#### [TEXT FOR ANALYSIS]
Governor John King was in an uncomfortable position. The Republican gubernatorial candidate, John Pillsbury, had criticized what he termed King’s failure to act over Labor Day weekend. The election was a week away. Neither politically nor in the interests of public safety could the governor take a chance. Acting on the advice of top state safety and law enforcement officials, he put the National Guard on standby alert and ordered additional state troopers on duty for Friday and Saturday nights, October 30 and 31. Two hundred guardsmen were alerted at the Concord barracks and 150 at Portsmouth.

Meanwhile, rumors were cropping up elsewhere. Claremont, N.H., fifty miles away on the Connecticut River, was cited as a potential trouble spot, and the city’s police commissioner asked that National Guardsmen be put on alert there. Concerned officials in Plaistow, N.H., on the state’s southern border, also asked for state police help.

But it was in Haverhill, Massachusetts, just across the state line from Plaistow, where the greatest concern was seen. Several newspapers and wire service reports stated that inciteful circulars had been seen, both by Haverhill’s city manager and by Massachusetts state police. It was a full 24 hours before subsequent reports noted that Haverhill police denied ever having seen any such handbills, whose wording, incidentally, had been quoted as, “Come to Haverhill and See Bradford Burn.”

The Bradford in question was a junior college for women, and officials both there and else-where in the city took no chances. Half of the school’s population was sent home, and the other half reportedly were urged to stay on the upper floors of dormitories. All doors were locked. Elsewhere in the city, Halloween activities and parties were postponed at the urging of officials. All 72 Haverhill’s police force were put on duty for the night along with a dozen reserves, 72 auxiliaries, and a special squad of Massachusetts motor vehicle inspectors, variously reported to number 15 or 50. Every vehicle owned by the city was put on street patrol, even including city dump trucks especially equipped with radios. Members of the city’s clergy, supplied with special arm bands, joined the watchful forces.

Back in New Hampshire, said the UPI, Governor King “tore up a political script” and urged all parents to keep their children home. “While we hope for the best,” he said, “we must be prepared for the worst.” He alerted Massachusetts, Vermont and Maine for mutual aid in case it were needed. More important, it was on this occasion that he announced that there would be appointed a special commission to study the Hampton Beach riot.

Two nights of roadblocks and alerts encountered nothing. “There weren’t enough kids around to have a Sunday School picnic,” said Concord Police Chief Walter Carlson. The Monday morning headline of the Concord Monitor said, “$10,000 Hoax.” The figure included pay and food for the National Guard, for the phone bills and for extra police. Interviews with Concord businessmen indicated that there had been a 25% drop in business for the weekend.

#### [ENTRIES PROVIDED]
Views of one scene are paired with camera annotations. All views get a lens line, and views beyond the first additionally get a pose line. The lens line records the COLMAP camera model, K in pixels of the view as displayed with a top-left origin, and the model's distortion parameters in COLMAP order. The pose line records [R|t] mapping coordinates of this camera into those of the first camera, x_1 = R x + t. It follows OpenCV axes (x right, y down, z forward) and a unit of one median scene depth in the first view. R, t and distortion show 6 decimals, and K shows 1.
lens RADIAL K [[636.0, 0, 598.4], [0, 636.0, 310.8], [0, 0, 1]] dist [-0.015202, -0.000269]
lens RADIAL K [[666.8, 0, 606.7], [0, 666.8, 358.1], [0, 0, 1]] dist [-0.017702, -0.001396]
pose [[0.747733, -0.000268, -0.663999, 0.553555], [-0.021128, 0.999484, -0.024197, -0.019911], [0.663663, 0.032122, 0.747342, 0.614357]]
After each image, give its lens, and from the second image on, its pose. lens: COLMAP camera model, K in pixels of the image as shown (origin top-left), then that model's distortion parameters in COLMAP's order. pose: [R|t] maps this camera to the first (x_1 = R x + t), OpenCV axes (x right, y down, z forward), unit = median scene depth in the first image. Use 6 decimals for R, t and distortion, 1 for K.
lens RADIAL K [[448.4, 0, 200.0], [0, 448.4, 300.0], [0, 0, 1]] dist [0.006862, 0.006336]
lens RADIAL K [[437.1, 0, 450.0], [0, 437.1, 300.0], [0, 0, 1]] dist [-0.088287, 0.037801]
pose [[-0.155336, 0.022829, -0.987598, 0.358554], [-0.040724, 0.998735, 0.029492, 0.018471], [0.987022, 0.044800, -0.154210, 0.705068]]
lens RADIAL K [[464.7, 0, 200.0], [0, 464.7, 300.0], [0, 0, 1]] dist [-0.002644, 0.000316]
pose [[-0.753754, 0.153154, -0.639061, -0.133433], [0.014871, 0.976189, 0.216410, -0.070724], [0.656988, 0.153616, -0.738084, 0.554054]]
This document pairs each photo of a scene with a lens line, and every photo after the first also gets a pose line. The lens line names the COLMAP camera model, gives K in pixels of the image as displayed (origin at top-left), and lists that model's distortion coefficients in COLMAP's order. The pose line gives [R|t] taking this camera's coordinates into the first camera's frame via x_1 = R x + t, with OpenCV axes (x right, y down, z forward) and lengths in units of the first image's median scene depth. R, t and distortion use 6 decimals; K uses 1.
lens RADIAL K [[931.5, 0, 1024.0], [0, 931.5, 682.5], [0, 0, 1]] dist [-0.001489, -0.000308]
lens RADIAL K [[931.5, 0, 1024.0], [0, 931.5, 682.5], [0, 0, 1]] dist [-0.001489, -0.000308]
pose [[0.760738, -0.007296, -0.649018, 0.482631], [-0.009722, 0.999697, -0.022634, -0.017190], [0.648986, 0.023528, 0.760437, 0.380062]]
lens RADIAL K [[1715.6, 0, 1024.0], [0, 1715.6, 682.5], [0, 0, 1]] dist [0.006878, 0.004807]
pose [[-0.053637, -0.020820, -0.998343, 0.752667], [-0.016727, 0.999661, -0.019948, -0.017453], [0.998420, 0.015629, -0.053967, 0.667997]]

#### [PROBLEMS TO WORK ON]
• 1. Which people does the account of the Halloween riot alerts name? List each one.
• 2. Does each statement below agree with the account of the Halloween riot alerts? Answer yes or no, and quote the words that decide it.
(a) Two hundred guardsmen were alerted at Portsmouth.
(b) Claremont's police commissioner asked for National Guardsmen to be put on alert there.
(c) Concord businessmen reported a rise in business for the weekend.
• 3. Proceed with the account of the Halloween riot alerts, picking up after its last sentence.

#### [PER-TASK ANSWERS]
• 1. John King, John Pillsbury, Walter Carlson

• 2.
(a) No: "Two hundred guardsmen were alerted at the Concord barracks and 150 at Portsmouth."
(b) Yes: "the city’s police commissioner asked that National Guardsmen be put on alert there."
(c) No: "there had been a 25% drop in business for the weekend."

• 3.
Various officials in both states comforted themselves with comments that the “dry run” had been good practices.

One law officer, who did not give his name, mused, “I wonder if somewhere there aren’t around a half a dozen teenagers laughing hysterically at what they started.”

Throughout the entire weekend the affair was front-page news accompanied by scare headlines, even in Concord, where the Monitor’s treatment of the matter was somewhat tongue-in-cheek.

In fact, riot talk had been news all through the autumn period after Hampton’s Labor Day. Editorials in many papers questioned the morals of the coming generation, the responsibility of parents, and the need for stricter law enforcement. The Boston Globe and other journals ran retrospective analyses, following the action of the weekend hour by hour and seeking out the opinions of psychologists and sociologists in an effort to find motivation.

News stories also followed the progress of Hampton’s municipal court as the community sought to demonstrate that it was no longer playing games. Fines in a number of instances for the charge of participating in a riot were $500, and jail sentences were as much as six months. Most of these cases were subsequently appealed to Superior Court; when they were heard late in the winter, few of the sentences were upheld.

Shortly after Labor Day weekend, significant action began to take place in the community to prevent a recurrence of rioting. The Chamber of Commerce, under its new president Walter Vanderpool, established its Teen Age Problem Committee, and the selectmen began their steps toward upgrading the police department.

Unanimously the selectmen insisted the dismissal of the police chief was not related to the riot – that administrative improvement was necessary in any event – but obviously the heavy Labor Day pressures upon Hampton’s police made such improvement an important order of business.

Because the chief resisted his removal from office, his case was in the news through the autumn and winter. Suffice to say that he was quietly asked to resign in September, suspended in November, and finally dismissed after a hearing early in 1965.

Hampton Beach Chamber of Commerce

The selectmen were also a part of the Chamber of Commerce Teen Age Problem planning by virtue of their automatic membership on the Chamber of Commerce Board of Directors. Indeed, the Hampton Beach Chamber of Commerce has a quasi-official role in this particular community, administering as it does $25,000 of precinct and town funds for advertising and entertainment.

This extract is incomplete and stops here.